SEOUL, South Korea -- South and North Korean soldiers briefly traded machine-gun fire in their border zone Thursday, raising tensions even as Secretary of State Colin Powell expressed optimism about diplomatic efforts to resolve the North Korean nuclear standoff.
The South Korean military said it did not suffer casualties in the shooting between two guard posts a half mile apart in the heavily mined Demilitarized Zone, or DMZ, the buffer created at the end of the 1950-53 Korean War to keep opposing armies apart.
North Korea did not comment on the exchange.
South Korean military officials said the North Koreans shot first. The South was investigating whether the shooting was inadvertent or a scheme to rattle nerves, possibly to gain leverage in the dispute over the North's suspected development of nuclear weapons.

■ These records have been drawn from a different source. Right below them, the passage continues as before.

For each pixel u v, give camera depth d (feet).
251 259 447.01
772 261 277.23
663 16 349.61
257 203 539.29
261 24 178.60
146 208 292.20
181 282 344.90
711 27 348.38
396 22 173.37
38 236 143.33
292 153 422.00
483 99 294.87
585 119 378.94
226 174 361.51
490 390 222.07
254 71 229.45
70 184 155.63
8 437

"We need to clarify whether it's intentional or accidental before we can say anything about its impact on the nuclear issue," said Lee Jihyun, a spokeswoman for South Korean President Roh Moo-hyun.
A team from the U.S.-led United Nations Command, which oversees the southern half of the DMZ, inspected the site of the shooting near the South Korean town of Yonchon, 35 miles north of Seoul, but had no comment.
U.S. military officials are paying close attention to reports of the incident, said Navy Lt. Cmdr. Jeff Davis, a Pentagon spokesman.
"It appears to be an isolated incident," Davis said Thursday. "Similiar incidents have occurred in the past and serve to illustrate the tense nature of the demilitarized zone."
Decades ago, shooting incidents were commonplace along the DMZ, but they have tapered off in recent years. The last exchange of fire in the DMZ, in November 2001, caused no casualties. A naval battle between ships from the two Koreas in June 2002 killed six South Koreans and an unknown number from the North.
Negotiations have generally moved forward despite such violence.
A Chinese envoy visited North Korea this past week to discuss efforts to peacefully resolve the nuclear issue, and Powell said in Washington on Wednesday that he talked to Chinese Foreign Minister Li Zhaoxing about the trip.
"So the diplomatic track is alive and well and I expect to see some developments along that track in the very near future," Powell told reporters. The United States "is still hopeful of a diplomatic solution," he said.
Yonhap, a South Korean news agency, said North Korea was open to a China-proposed format for talks on the nuclear issue, and negotiations could occur as early as next month if the United States agrees.
China plans to send an envoy to the United States by this weekend to propose three-way talks with North Korea in Beijing, said Yonhap, citing an unnamed South Korean government official. The arrangement would include a followup, U.S.-proposed meeting in which South Korea and Japan would also take part, the agency said.
China, a key player in the dispute because of its close ties to its communist neighbor, hosted talks with U.S. and North Korean officials in April. Efforts to stage more talks have stumbled over North Korea's demand for one-on-one talks with the United States, while Washington wants other countries to be involved.
North Korea recently said it might consider U.S. demands for multilateral talks if it could also meet one-on-one with the United States.
The shootout began at 6:10 a.m. when North Korean soldiers fired four rounds, and South Korean soldiers fired 17 rounds from a K-3 machine gun one minute later, said Maj. Lee of the South Korean Joint Chiefs of Staff, who refused to give his first name. Three of the North Korean bullets hit the wall of a South Korean guard post.
The South Koreans then issued a loudspeaker broadcast, telling the North Koreans that they were in "clear violation" of the armistice that ended the Korean War.
"Immediately stop the provocation," said the broadcast.
The shootout occurred on the 55th anniversary of the enactment of South Korea's 1948 Constitution. Advancing U.S. and Soviet forces divided the Korean Peninsula after the capitulation of Japanese colonial forces at the end of World War II.
Yonchon, the site of the shooting, is 25 miles east of Panmunjom, a cluster of buildings where the armistice was signed. A combined battalion of more than 500 U.S. and South Korean soldiers handles security in the southern half of Panmunjom.
The U.S. military stopped routine patrols in the 2 1/2 mile-wide, 155 mile-long DMZ in the early 1990s, letting their South Korean allies take over the duty.
The nuclear dispute flared in October when U.S. officials said North Korea admitted it had a clandestine nuclear program in violation of a 1994 agreement with Washington.
The United States and its allies suspended fuel shipments promised under the 1994 deal, and Pyongyang retaliated by expelling U.N. monitors, restarting frozen nuclear facilities and withdrawing from the Nuclear Nonproliferation Treaty.